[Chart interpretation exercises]

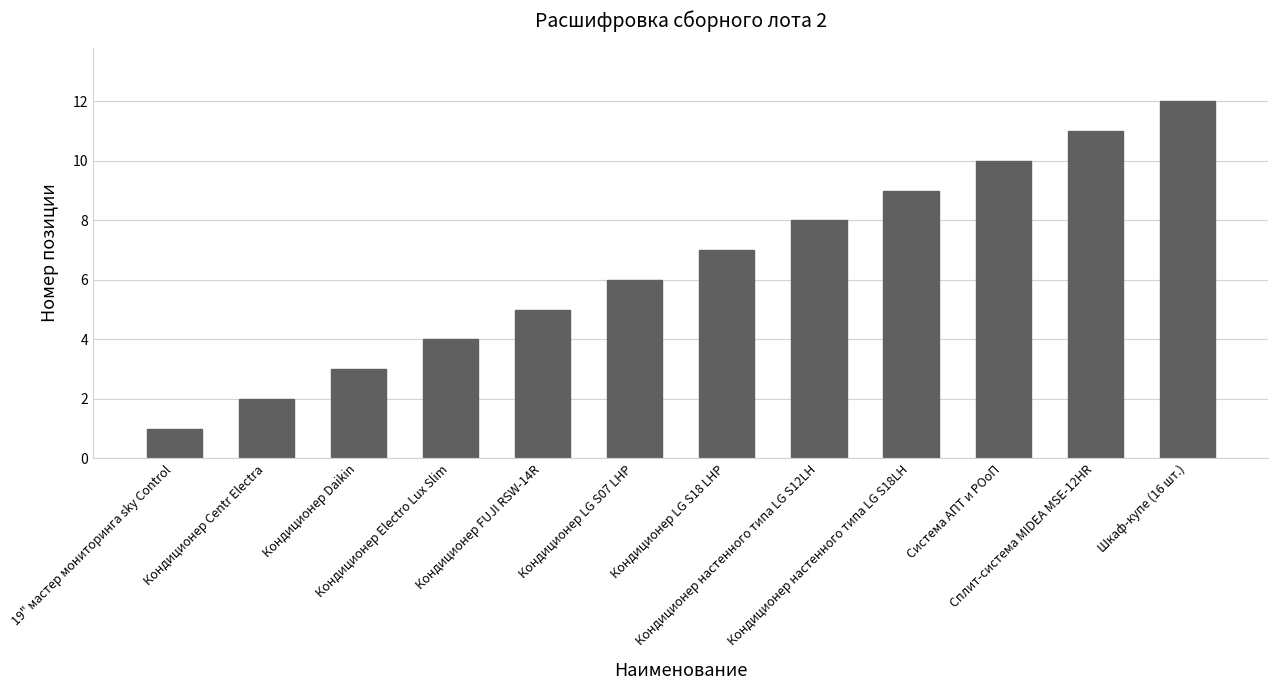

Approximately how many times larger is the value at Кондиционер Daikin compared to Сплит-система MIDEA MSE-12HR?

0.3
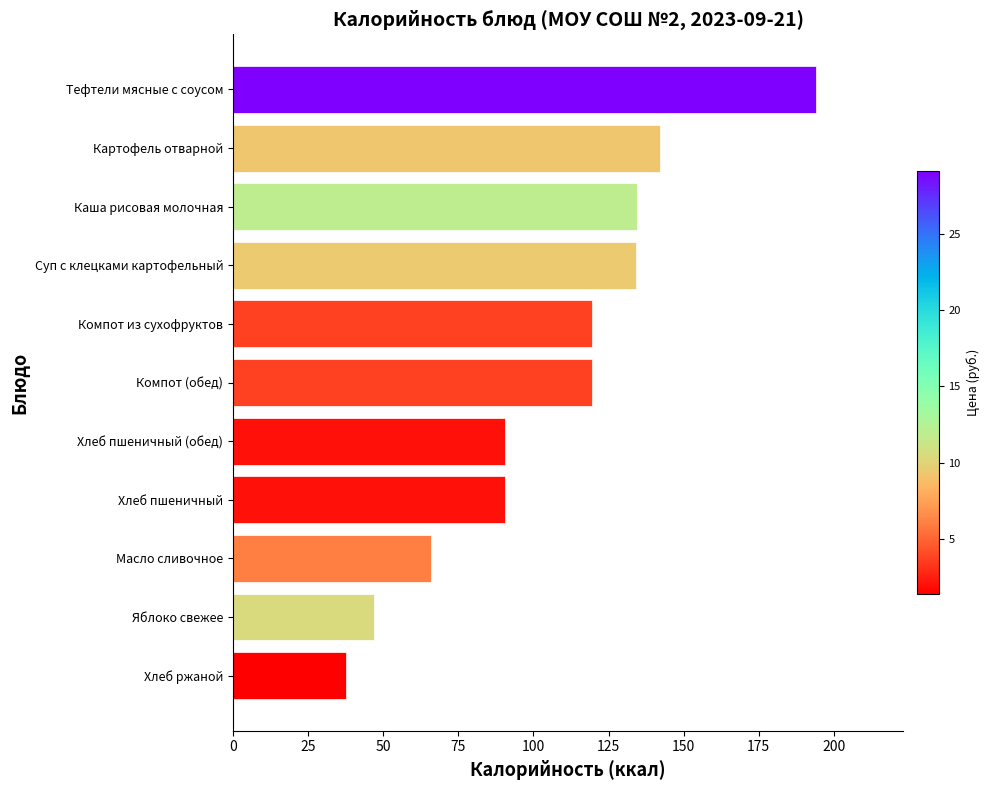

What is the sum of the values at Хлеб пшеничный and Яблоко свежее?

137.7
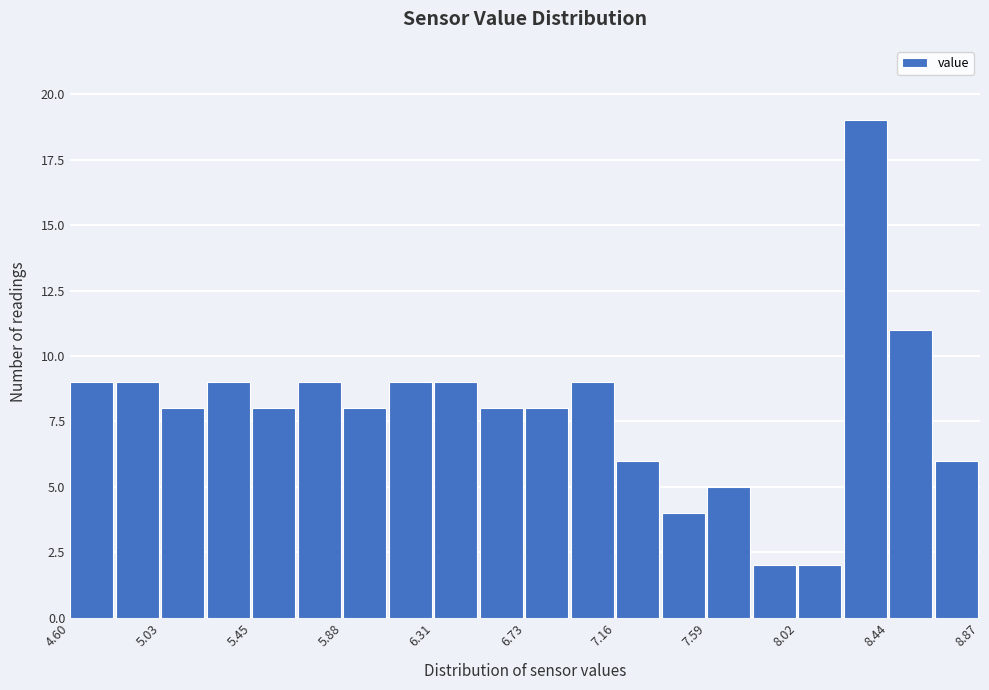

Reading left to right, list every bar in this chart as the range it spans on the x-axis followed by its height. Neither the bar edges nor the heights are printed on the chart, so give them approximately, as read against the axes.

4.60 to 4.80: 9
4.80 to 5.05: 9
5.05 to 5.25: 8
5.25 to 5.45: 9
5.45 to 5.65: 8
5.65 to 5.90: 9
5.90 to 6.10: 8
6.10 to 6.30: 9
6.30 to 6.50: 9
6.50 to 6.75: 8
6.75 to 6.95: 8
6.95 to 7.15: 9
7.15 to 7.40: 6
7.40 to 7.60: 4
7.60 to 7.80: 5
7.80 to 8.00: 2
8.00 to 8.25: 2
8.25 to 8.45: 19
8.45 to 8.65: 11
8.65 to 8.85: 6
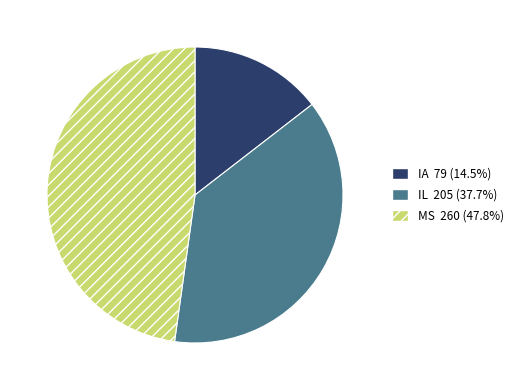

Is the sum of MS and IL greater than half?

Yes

[How to complete this task] Transcribe all of the material above word for word, leaving out the pictures.

[Result of this task]
Approximately how many times larger is the value at Кондиционер Daikin compared to Сплит-система MIDEA MSE-12HR?

0.3

What is the sum of the values at Хлеб пшеничный and Яблоко свежее?

137.7

Reading left to right, list every bar in this chart as the range it spans on the x-axis followed by its height. Neither the bar edges nor the heights are printed on the chart, so give them approximately, as read against the axes.

4.60 to 4.80: 9
4.80 to 5.05: 9
5.05 to 5.25: 8
5.25 to 5.45: 9
5.45 to 5.65: 8
5.65 to 5.90: 9
5.90 to 6.10: 8
6.10 to 6.30: 9
6.30 to 6.50: 9
6.50 to 6.75: 8
6.75 to 6.95: 8
6.95 to 7.15: 9
7.15 to 7.40: 6
7.40 to 7.60: 4
7.60 to 7.80: 5
7.80 to 8.00: 2
8.00 to 8.25: 2
8.25 to 8.45: 19
8.45 to 8.65: 11
8.65 to 8.85: 6

Is the sum of MS and IL greater than half?

Yes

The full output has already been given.